Written tasks:
a. Answer these questions using the PDPL overview, one line each:
(i) Which concept of processing found in the GDPR does the PDPL leave out?
(ii) Through what must a data controller register?
(iii) Which staff-related obligation is described as not explicitly required by the GDPR?
b. Write down word for word the part of the PDPL overview from "In the matter" up to and including "properly inform them.".

--- start Document segment ---

The legal grounds for lawful processing of personal data are similar to those laid down by the GDPR. Nevertheless, the PDPL does not include a concept of processing for ‘legitimate interests’, and it seems one of the greatest differences between GDPR and PDPL.
Data Protection Principles
Data controllers must adhere to purpose limitation and data minimization principles. These principles are defined in a similar manner as is the case with GDPR. Personal data may only be processed for lawful purposes, and the means of collecting and processing personal data need to be appropriate to the circumstances, bearing in mind the nature of the data subject, and the need for clarity and absence of deception. Also, there is a requirement to process only the minimum scope of personal data for needed purposes. The data controller is obliged to ensure the accuracy, completeness, and relevancy of personal data before processing it.
Lawfulness, transparency and fairness, storage limitation principle, integrity, and confidentiality, as well as accountability, are regulated in PDPL by prescribing specific provisions and particular obligations.
Data controller obligations
- Registration requirements – the data controller is subject to the registration via an electronic portal maintained by SDAIA. An annual registration fee is needed, and it will be determined by executive regulations. The registration requirement is one of the most noticeable differences between GDPR and PDPL. The registration requirement is not unknown In the European data protection regulatory framework, but it is outdated.
- Records of processing activities (RoPA) – the data controller must create and maintain RopA of how they process personal data, and it must be registered with the SDAIA. RoPA shall contain the purpose of the processing, entities to which the personal data was or will be disclosed, whether the personal data was or will be transferred outside of KSA, and the expected retention period. The duration of retaining the records will be prescribed by the executive regulations.
- Impact assessments – the data controller must assess projects, products and services to identify data protection risks posed to individuals. This concept could not be considered as equal to data protection impact assessment regulated by the GDPR. However, the main difference is a data controller obligation according to the PDPL to assess any project, product, or service and not only those that might provoke certain impact to individuals (as it is the case with data protection impact assessment).
- The legal basis or practical justification for the proposed personal data processing;
- The purpose of the proposed personal data processing;
- The identity and address of the data controller;
- Data subject rights
- The identity of any entities to which the personal data will be disclosed, and in what capacity;
- Whether the Personal Data will be transferred, disclosed, or processed outside Saudi Arabia;
- The implications of not processing personal data in the manner contemplated;
- The data subject rights as contemplated in the Law; and
- Other considerations (to be specified in the Regulations), depending on the nature of the data controller’s activity.
In the matter of providing information to individuals regarding the practice of processing their data PDPL is consistent with GDPR. From the perspective of the European data protection regulatory framework, PDLP covers to a large extent what should be addressed to data subjects to properly inform them.
- Breach notification – The data controller will be expected to report data breaches to the regulatory authority as soon as they become aware of an incident. Executive regulations will specify circumstances in which the data controller will have to notify the data subject about the breach. Therefore, we need to wait for additional regulation to assess the level of consistency of the PDPL with GDPR in this matter.
- Training – The data controller will be obliged to ensure that staff are suitably trained in the PDPL and data protection principles. This explicit requirement does not exist in the GDPR, but it is quite a regular demand of data protection programs.

--- end Document segment ---
--- start Data block ---

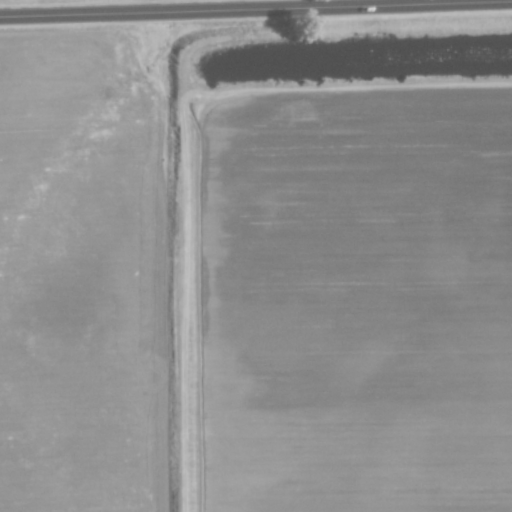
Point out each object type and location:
road: (256, 9)
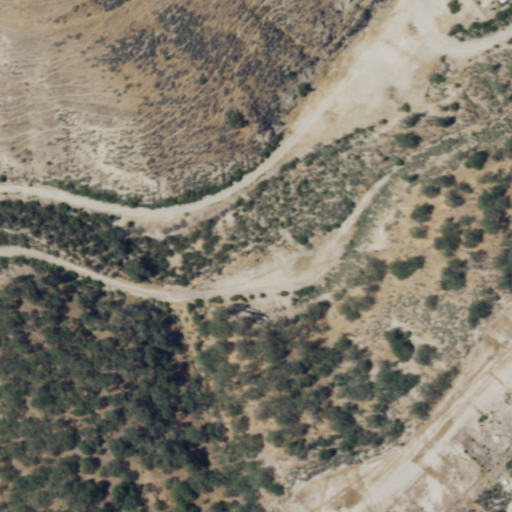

--- end Data block ---

Results in order:
a.
(i) Processing for ‘legitimate interests’.
(ii) An electronic portal maintained by SDAIA.
(iii) Ensuring that staff are suitably trained in the PDPL and data protection principles.

b.
In the matter of providing information to individuals regarding the practice of processing their data PDPL is consistent with GDPR. From the perspective of the European data protection regulatory framework, PDLP covers to a large extent what should be addressed to data subjects to properly inform them.